It was an acknowledged source of damage, it wasn’t really part of their strategy. The USSR understood they would ALSO get some benefit from it.
The paranoid fools always obsess on the “one nuke 300 miles up” thing. That’s the one I mock the hardest because it’s just plain STUPID. As you already admitted. As for lower altitude then the real problem is the nuclear blast itself. Between the fireball, the blast wave and the fallout EMP is so far down the threat scale to be utterly pointless. The military’s job is to prepare for everything, after all they’re expected to keep fighting even after the country has been nuked out of existence.

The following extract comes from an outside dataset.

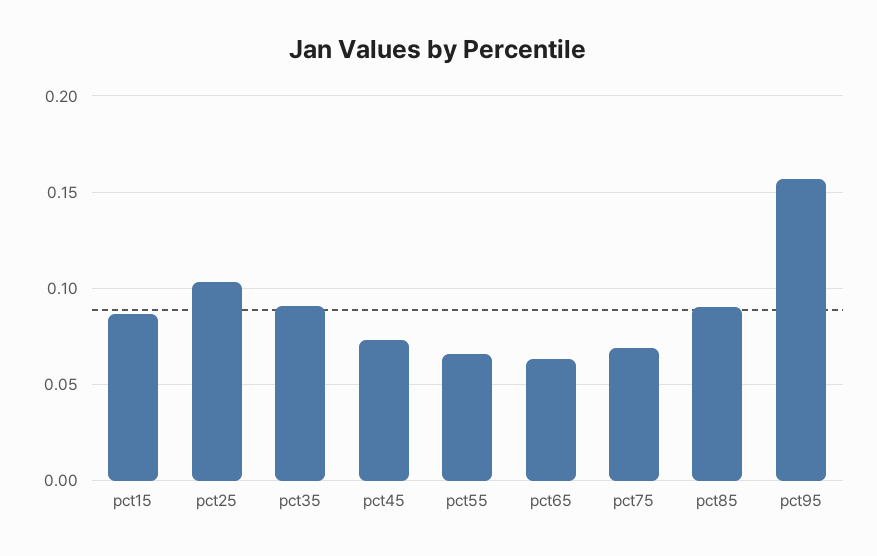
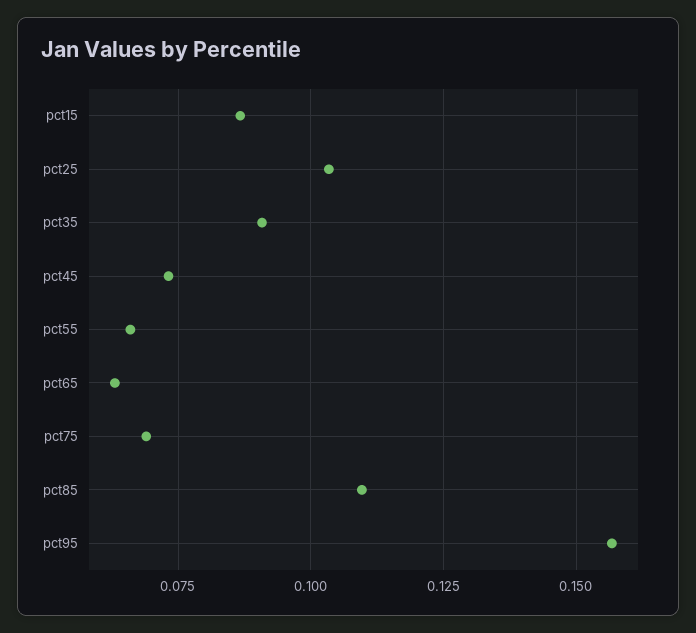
pct85: 0.09 -> 0.11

Actually my position is widely shared. Most of the world realizes the whole thing is silly, which is why even though people have been insisting this is a massive threat for 50+ years only some civil infrastructure has even bothered with it. Even during the highly paranoid days of having kids in school duck and cover constantly they weren’t prepping for EMP, even though they knew it existed. It’s quite simply not that big a deal.

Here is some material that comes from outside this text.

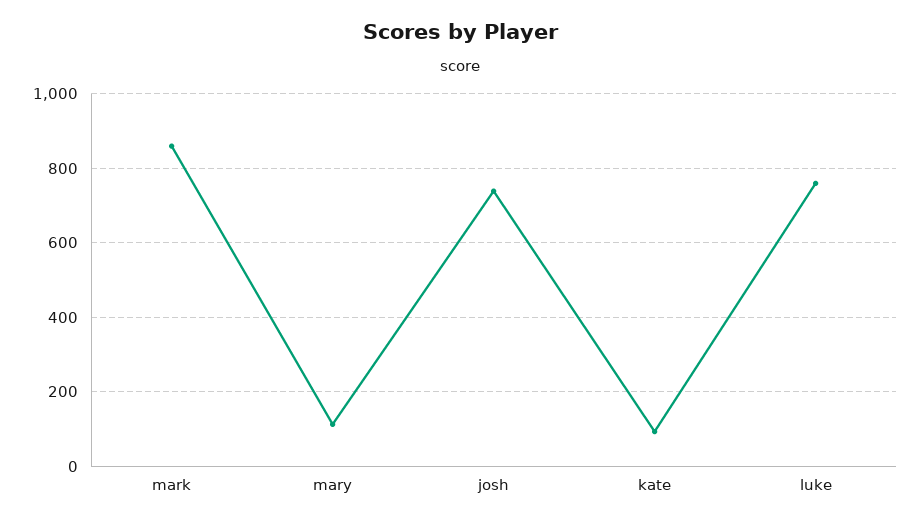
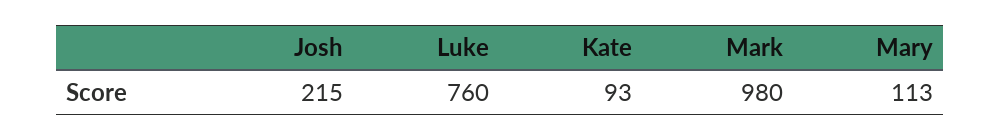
mark: 860 -> 980
josh: 740 -> 215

Ok friend. We will agree to disagree on most everything else, while agreeing that an EMP is actually a documented phenomena
There are reports before congress on the effects of EMP: http://www.empcommission.org/docs/empc_exec_rpt.pdf
Search by "EMP Congressional reports", and you will find a lot more.
Many years ago I taught chemical/biological/nuclear warfare survival, so, while not an expert, I have some idea.
In the cold war era, ham radio operators in the UK protect some, or all of their equipment by storing it in metal containers with insulating material between the equipment and the container.
This is cheap and easy to do.
Old ammo cans, metal garbage pails with metal lids, etc.
The insulation can be cardboard, newspapers, plastic, rubber, etc.
I protect some of my ham equipment that way right now.